Loan modifications during a bankruptcy
On behalf of The Rollins Law Firm posted in Chapter 13 on Thursday, July 25, 2013.
When a Mississippi resident is faced with foreclosure, he or she may file for bankruptcy to save a home. Chapter 13 bankruptcy is most commonly used for this purpose because it gives individuals more time to pay off creditors, and it is also the only type of bankruptcy that can save a home with a second mortgage. When someone files for this type of bankruptcy, they are given between three and five years to catch up with their debts and pay off creditors.

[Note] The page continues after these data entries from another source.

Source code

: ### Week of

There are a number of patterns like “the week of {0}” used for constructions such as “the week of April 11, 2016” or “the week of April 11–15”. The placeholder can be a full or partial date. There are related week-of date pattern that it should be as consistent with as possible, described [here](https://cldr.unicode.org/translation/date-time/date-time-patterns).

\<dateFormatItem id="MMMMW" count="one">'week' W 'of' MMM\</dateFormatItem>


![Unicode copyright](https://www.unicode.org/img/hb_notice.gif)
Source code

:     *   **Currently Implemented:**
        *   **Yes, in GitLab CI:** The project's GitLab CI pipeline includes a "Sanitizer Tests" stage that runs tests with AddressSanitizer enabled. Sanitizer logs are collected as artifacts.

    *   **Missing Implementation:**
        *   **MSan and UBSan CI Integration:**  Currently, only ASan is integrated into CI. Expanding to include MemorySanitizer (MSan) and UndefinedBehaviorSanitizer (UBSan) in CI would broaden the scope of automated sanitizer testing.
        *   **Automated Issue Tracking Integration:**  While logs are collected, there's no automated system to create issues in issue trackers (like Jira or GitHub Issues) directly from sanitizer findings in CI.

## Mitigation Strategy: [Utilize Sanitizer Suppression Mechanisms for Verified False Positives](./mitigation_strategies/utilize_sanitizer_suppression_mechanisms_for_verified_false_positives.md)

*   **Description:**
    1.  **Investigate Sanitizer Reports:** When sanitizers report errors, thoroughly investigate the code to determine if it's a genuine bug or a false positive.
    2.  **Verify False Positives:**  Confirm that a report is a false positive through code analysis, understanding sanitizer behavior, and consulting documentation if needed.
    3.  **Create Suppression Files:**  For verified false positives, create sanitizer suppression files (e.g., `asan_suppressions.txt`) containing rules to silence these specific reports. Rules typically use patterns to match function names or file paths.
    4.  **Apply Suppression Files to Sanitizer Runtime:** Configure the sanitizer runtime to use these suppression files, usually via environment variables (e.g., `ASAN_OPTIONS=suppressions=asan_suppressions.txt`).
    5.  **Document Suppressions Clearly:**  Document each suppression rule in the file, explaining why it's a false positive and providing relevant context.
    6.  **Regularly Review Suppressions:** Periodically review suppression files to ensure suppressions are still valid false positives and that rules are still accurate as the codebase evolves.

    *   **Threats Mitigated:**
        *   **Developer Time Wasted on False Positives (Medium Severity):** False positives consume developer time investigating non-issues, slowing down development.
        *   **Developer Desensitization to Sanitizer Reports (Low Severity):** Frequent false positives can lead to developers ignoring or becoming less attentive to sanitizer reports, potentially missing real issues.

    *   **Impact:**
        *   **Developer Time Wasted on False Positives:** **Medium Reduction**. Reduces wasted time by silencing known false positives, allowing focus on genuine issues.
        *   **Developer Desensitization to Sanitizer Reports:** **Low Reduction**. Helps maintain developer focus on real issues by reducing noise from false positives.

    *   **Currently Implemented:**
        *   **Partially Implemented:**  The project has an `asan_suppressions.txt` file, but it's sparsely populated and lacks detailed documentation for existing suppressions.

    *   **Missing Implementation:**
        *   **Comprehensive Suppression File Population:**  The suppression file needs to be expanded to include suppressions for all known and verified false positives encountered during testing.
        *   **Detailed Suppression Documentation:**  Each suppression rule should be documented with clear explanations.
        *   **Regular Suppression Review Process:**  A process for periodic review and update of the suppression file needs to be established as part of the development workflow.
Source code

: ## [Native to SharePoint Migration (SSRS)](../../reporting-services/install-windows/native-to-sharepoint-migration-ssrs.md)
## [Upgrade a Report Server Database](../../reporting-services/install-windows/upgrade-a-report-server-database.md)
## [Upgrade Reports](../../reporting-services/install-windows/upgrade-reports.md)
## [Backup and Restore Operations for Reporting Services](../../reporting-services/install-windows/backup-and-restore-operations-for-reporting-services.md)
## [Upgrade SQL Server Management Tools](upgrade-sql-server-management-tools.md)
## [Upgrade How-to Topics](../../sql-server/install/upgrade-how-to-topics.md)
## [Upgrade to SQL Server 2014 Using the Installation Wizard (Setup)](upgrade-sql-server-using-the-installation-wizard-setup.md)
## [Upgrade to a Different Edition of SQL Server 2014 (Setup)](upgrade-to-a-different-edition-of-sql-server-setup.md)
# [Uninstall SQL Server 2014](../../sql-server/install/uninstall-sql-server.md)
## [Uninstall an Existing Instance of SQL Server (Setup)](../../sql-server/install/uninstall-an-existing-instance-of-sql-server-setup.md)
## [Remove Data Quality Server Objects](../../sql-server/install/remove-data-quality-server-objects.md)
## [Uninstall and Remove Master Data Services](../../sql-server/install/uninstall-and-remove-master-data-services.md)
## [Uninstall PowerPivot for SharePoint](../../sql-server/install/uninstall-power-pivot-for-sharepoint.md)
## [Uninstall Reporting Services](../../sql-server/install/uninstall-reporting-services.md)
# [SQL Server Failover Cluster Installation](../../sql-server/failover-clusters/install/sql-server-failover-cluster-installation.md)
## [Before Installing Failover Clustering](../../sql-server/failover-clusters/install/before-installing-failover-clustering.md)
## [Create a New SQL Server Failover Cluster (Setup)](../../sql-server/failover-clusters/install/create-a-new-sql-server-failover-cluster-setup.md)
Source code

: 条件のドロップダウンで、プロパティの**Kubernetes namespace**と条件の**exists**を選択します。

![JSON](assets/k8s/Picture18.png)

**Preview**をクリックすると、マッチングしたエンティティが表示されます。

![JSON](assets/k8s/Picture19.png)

To ensure payments are being handled properly, a court appointed trustee is assigned to individuals who file. This trustee generally determines how much someone pays a month and handles and distributes payments to creditors. A trustee is also usually involved if someone is offered a loan modification while they are still finishing out their bankruptcy. When the housing crisis first began, few people were able to get loan modifications from lenders, leaving them few other options than to file for bankruptcy.
Now that lenders are making modifications more readily available, some people who have not finished their Chapter 13 Bankruptcy may be eligible for a modification. While some homeowners may be concerned about taking advantage of a modification, they should do so as long as they can meet the criteria of the lender. These modifications may lower someone's interest rate, which may also reduce their monthly mortgage payments.
Most bankruptcy filings are unique because of each individual's circumstances, income and debts. To ensure that someone can get the most benefit from a bankruptcy and protect their assets, they may want to understand the process. A lawyer can let people know what to expect and help them file their bankruptcy paperwork.